→ **TASK TO COMPLETE**
Reproduce the lines starting at the one containing "名称：日本銀行本店 本館" and ending at the one containing "4. 日本銀行金融研究所貨幣博物館", swapping "中央区" for "千代田区" and keeping everything else the same.

→ **Items listed in a dataset**
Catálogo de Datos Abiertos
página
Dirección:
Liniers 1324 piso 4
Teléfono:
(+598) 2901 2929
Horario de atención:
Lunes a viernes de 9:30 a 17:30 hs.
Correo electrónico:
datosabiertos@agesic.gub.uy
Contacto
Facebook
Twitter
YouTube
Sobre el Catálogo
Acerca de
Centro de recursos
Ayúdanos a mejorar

---

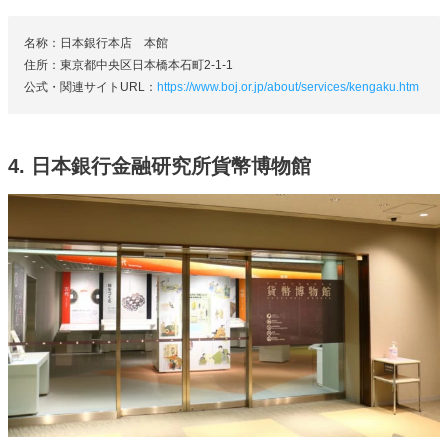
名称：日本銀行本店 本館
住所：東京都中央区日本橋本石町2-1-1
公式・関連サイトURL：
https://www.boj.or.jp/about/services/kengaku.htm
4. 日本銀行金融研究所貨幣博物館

→ **THE ANSWER**
名称：日本銀行本店 本館
住所：東京都千代田区日本橋本石町2-1-1
公式・関連サイトURL：
https://www.boj.or.jp/about/services/kengaku.htm
4. 日本銀行金融研究所貨幣博物館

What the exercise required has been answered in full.